Maladie hémorroïdaire



L’anopexie circulaire ou stapled hemorrhoidopexy (SH), mise au point par Longo, associe une excision muqueuse ano-rectale à la pexie de la portion distale de cette dernière et son agrafage circulaire au segment proximal. Cette approche vise à diminuer l’apport sanguin hémorroïdaire et à repositionner le plexus hémorroïdaire hypertrophique et prolabé dans son site anatomique d’origine

A ses débuts, l’opération était imaginée comme susceptible de remplacer la chirurgie d’exérèse conventionnelle (CC). Dix ans après l’introduction de la SH, plusieurs méta-analyses incluant de nombreuses études randomisées comparant SH et CC permettent de tirer les conclusions suivantes :

  • Les douleurs post-opératoires sont moindres après SH.Les résultats concernant le saignement post-opératoire divergent.

  • Le prolapsus hémorroïdaire est plus fréquent après SH à moyen et long terme.

  • Les complications, telles que rétention urinaire, sténose, fissure ou fistule anale, incontinence ou sepsis surviennent avec les deux techniques.

  • Le temps opératoire, ainsi que la durée d’hospitalisation sont plus courts avec SH.

  • Le nombre total de ré-interventions à un an ne diffèrent pas entre les deux techniques. Celui pour prolapsus après SH est augmenté.

  • Il n’y a pas de différence de coût entre les deux techniques.
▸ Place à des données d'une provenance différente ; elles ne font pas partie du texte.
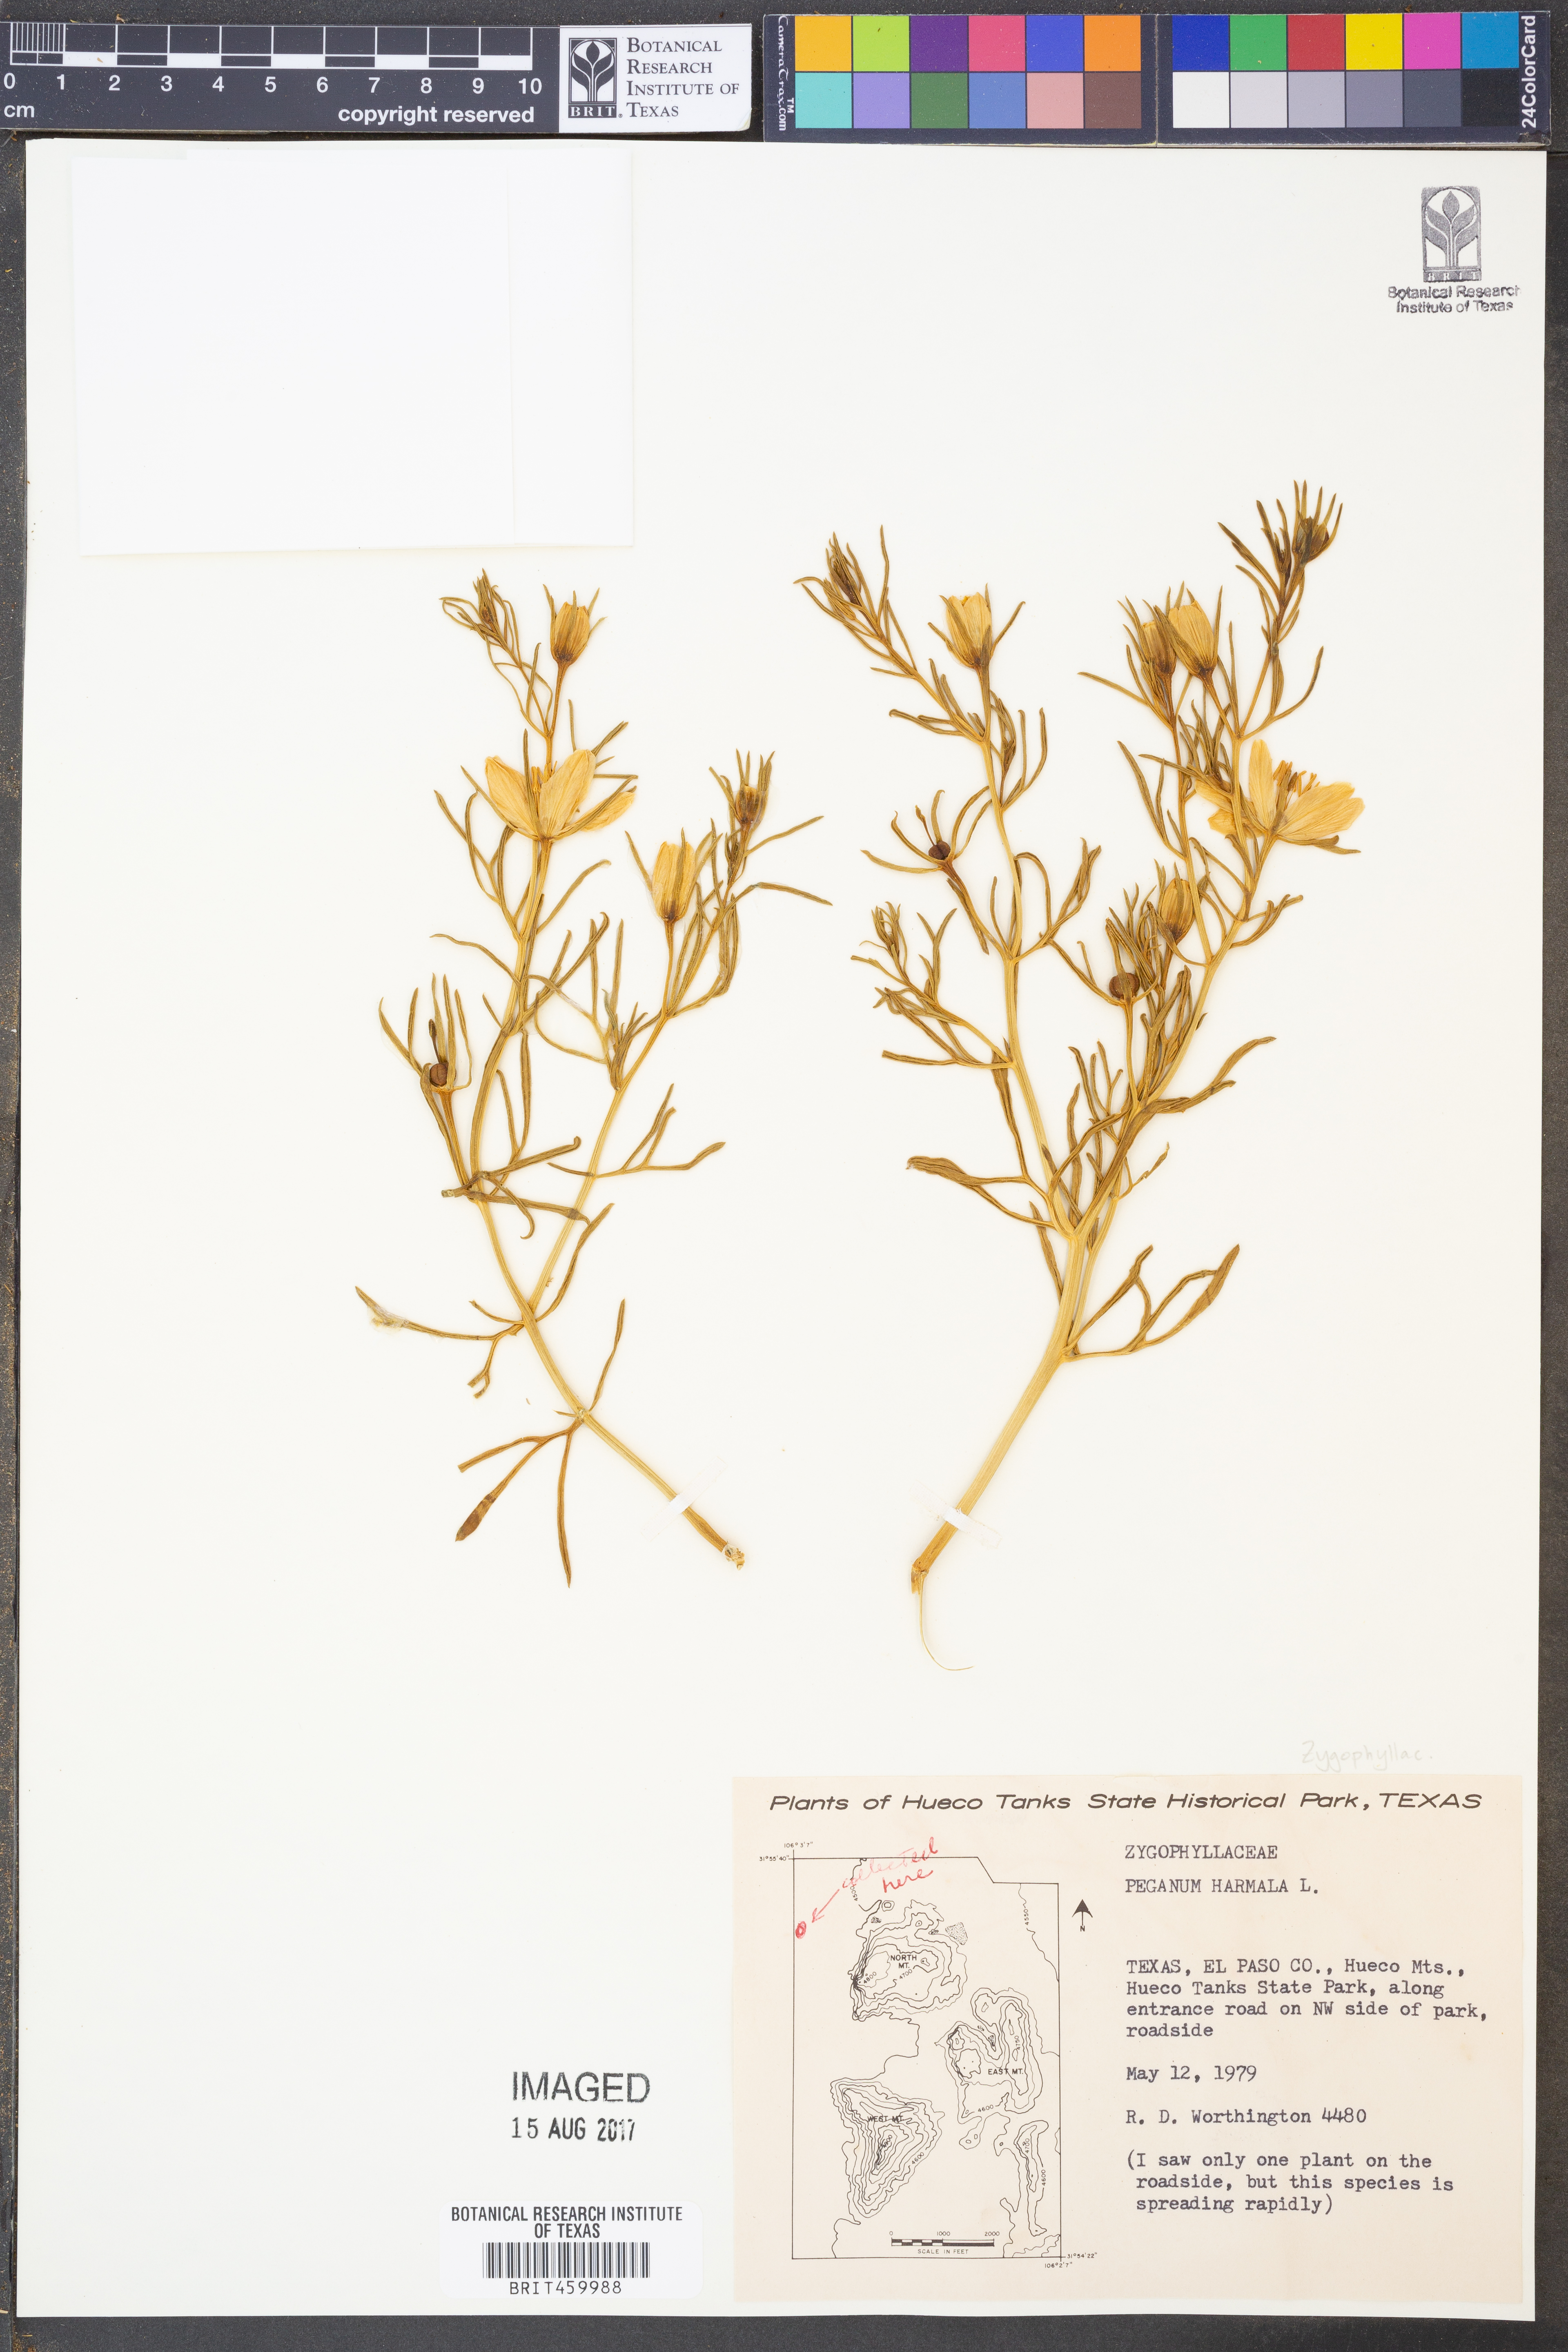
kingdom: Plantae
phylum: Tracheophyta
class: Magnoliopsida
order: Sapindales
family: Tetradiclidaceae
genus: Peganum
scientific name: Peganum harmala
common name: Harmal peganum
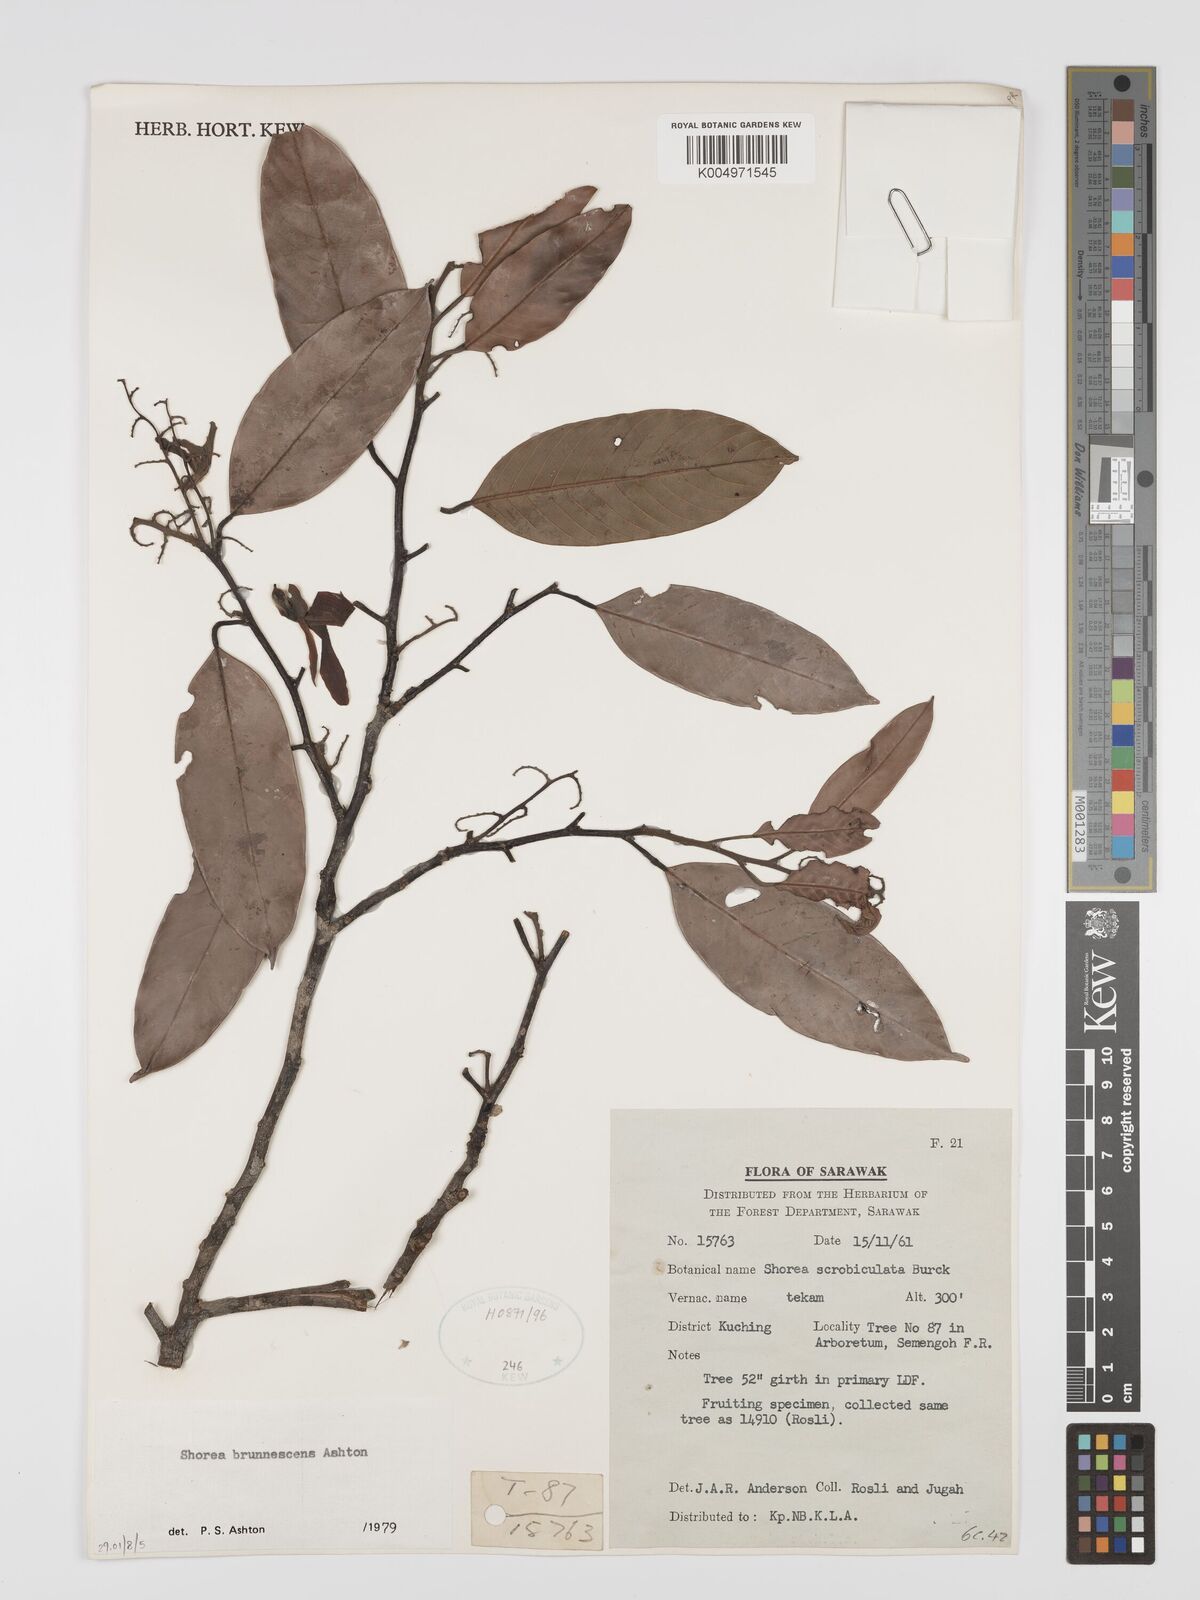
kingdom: Plantae
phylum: Tracheophyta
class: Magnoliopsida
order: Malvales
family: Dipterocarpaceae
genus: Shorea
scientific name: Shorea brunnescens
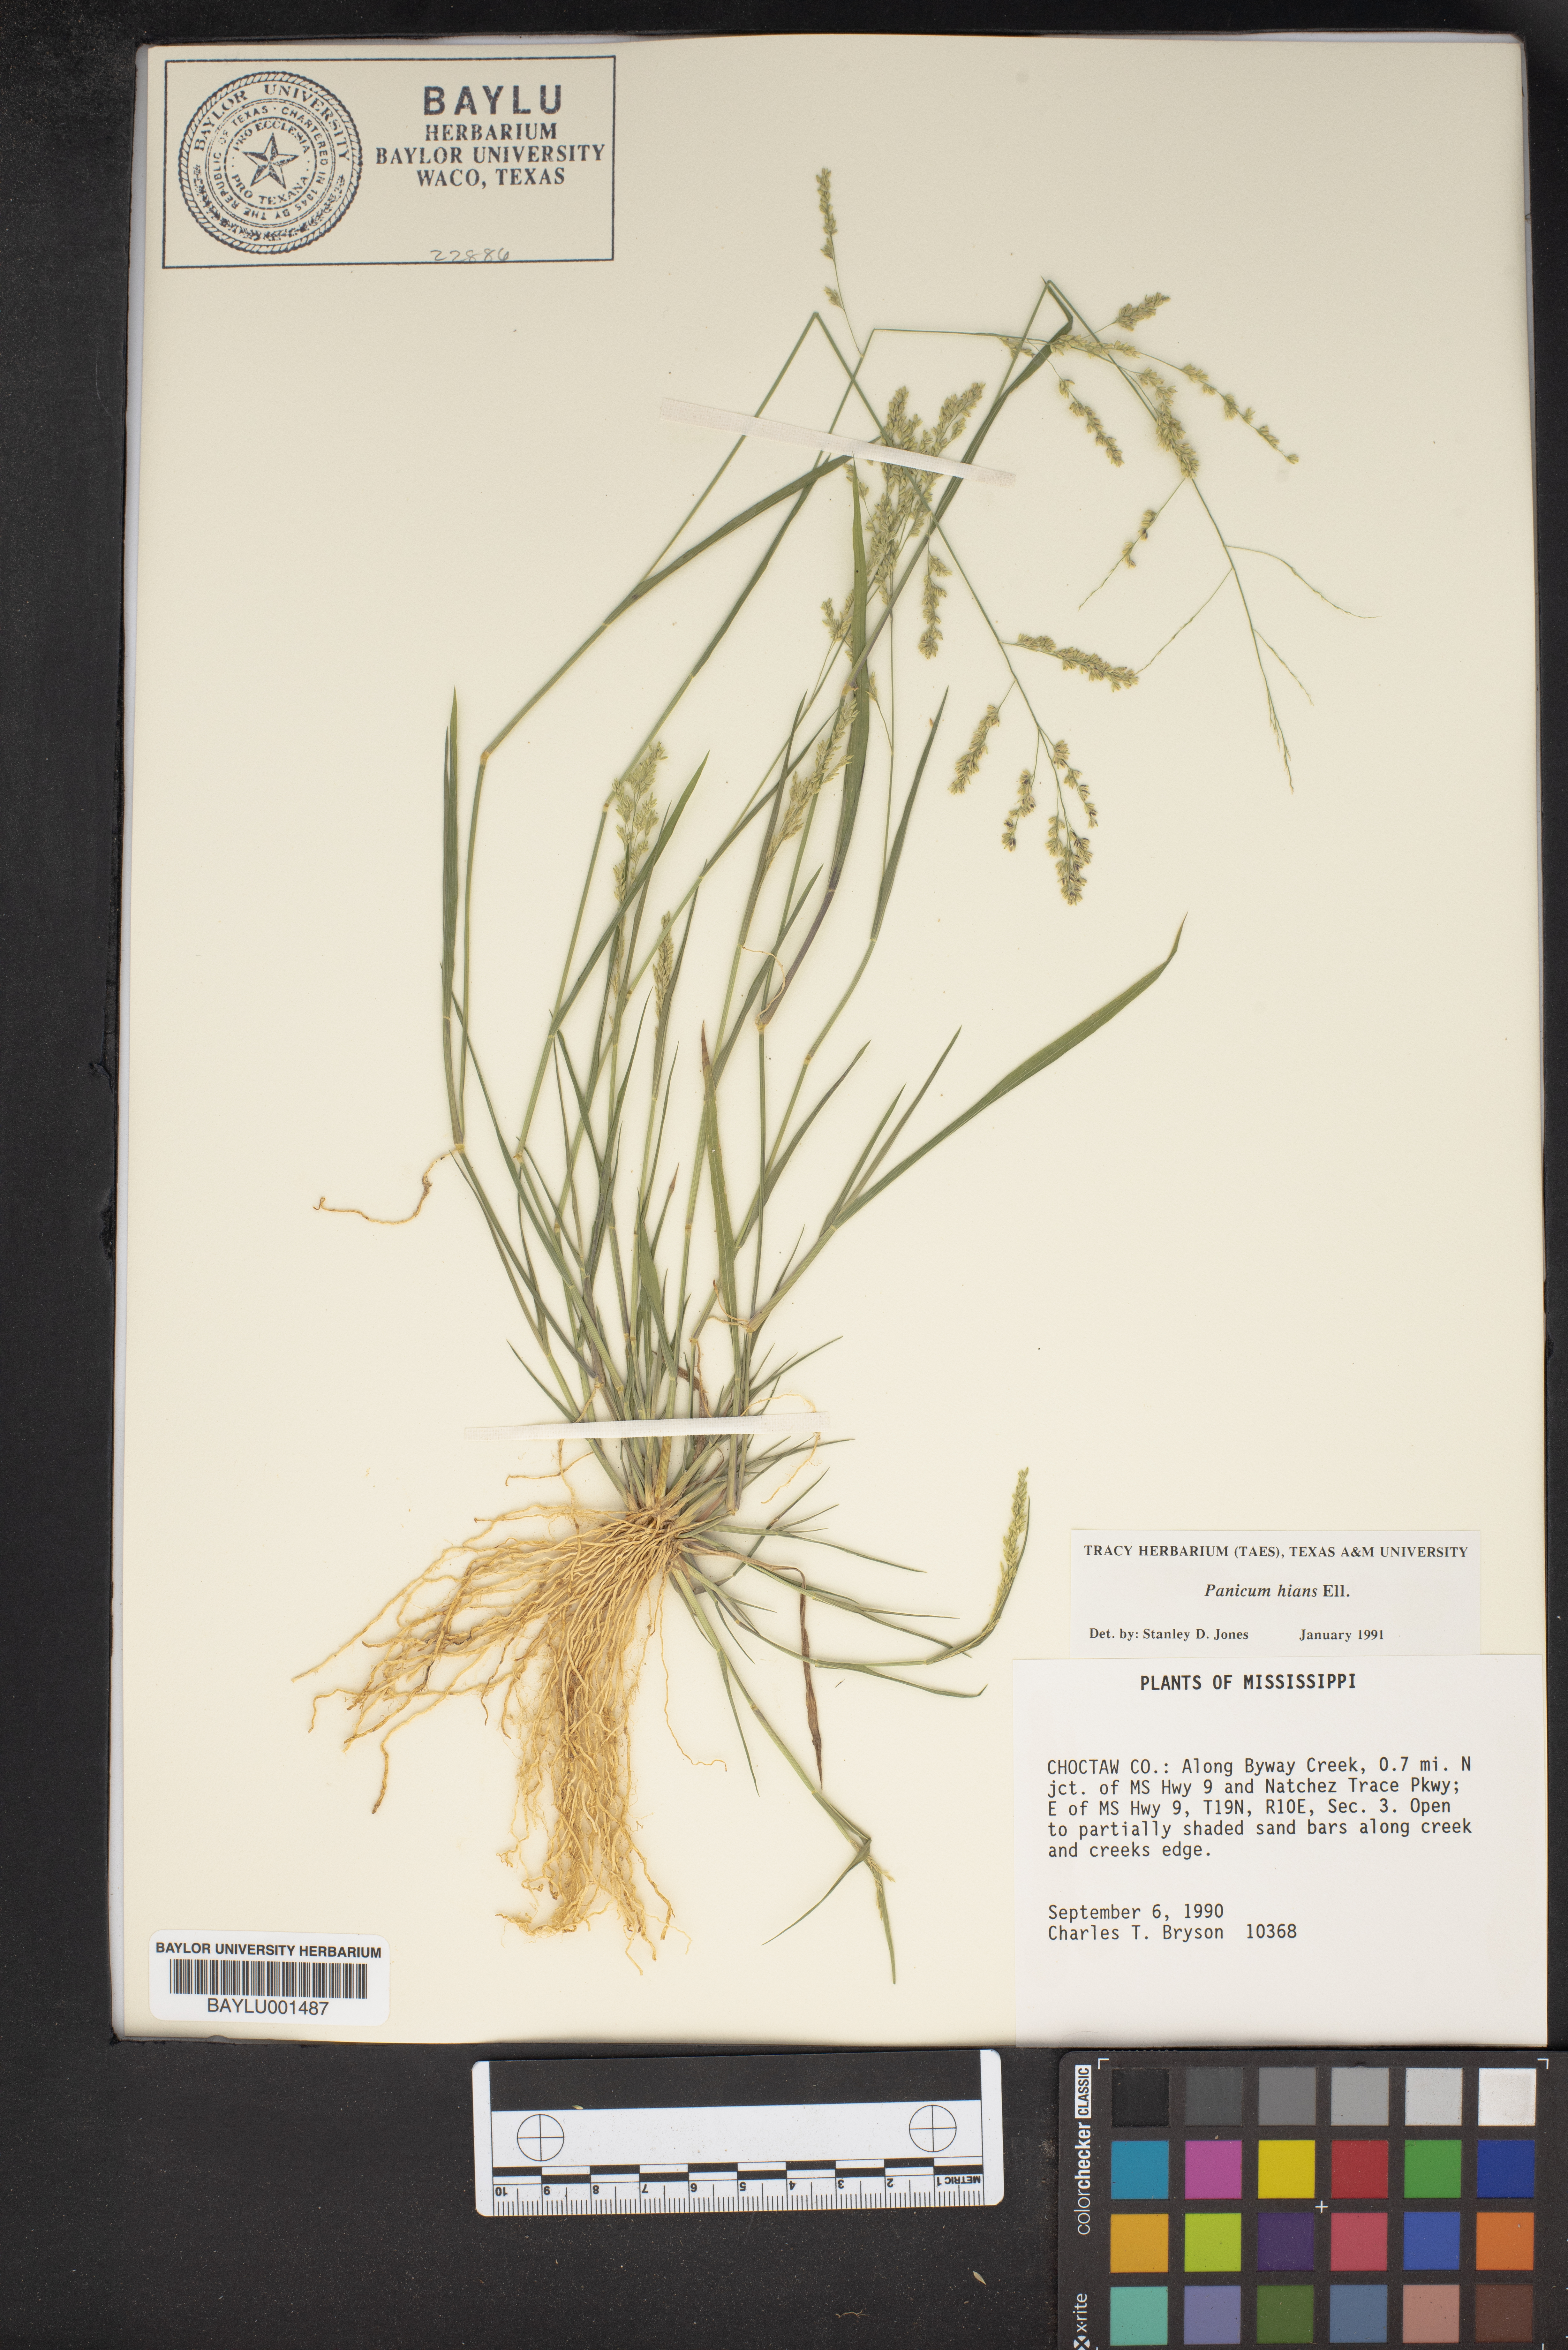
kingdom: Plantae
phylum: Tracheophyta
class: Liliopsida
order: Poales
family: Poaceae
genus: Coleataenia
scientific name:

La ligature des artères hémorroïdaires sous contrôle doppler (HAL), consiste à repérer les branches terminales des artères rectales supérieures à l’aide d’un proctoscope équipé d’un doppler, puis à les lier. Les résultats préliminaires encourageant n’ont été que récemment confirmés par des études portant sur un suivi plus long. Le taux de récidive se situe entre 12 et 15% à 18-36 mois. A un an, la satisfaction est bonne à excellente chez 92% des sujets avec hémorroïdes de grade 2, 84% avec grade 3 et 41% avec grade 4. Les avantages de la technique sont sa facilité d’apprentissage, sa sécurité et l’absence de contre-indications. Il est possible de répéter l’intervention ou d’opter pour une autre technique en cas de récidive. La SH et la HAL représentent des alternatives intéressantes et devraient être proposées en fonction des objectifs recherchés. Ces techniques offrent une diminution des douleurs post-opératoires au prix de récidives plus fréquentes par rapport à la chirurgie d’exérèse conventionnelle.

(Tiré de l’article de Dr Y. Cerantola & coll., publié dans la Revue médicale suisse 2009 ; 5 : 210-4).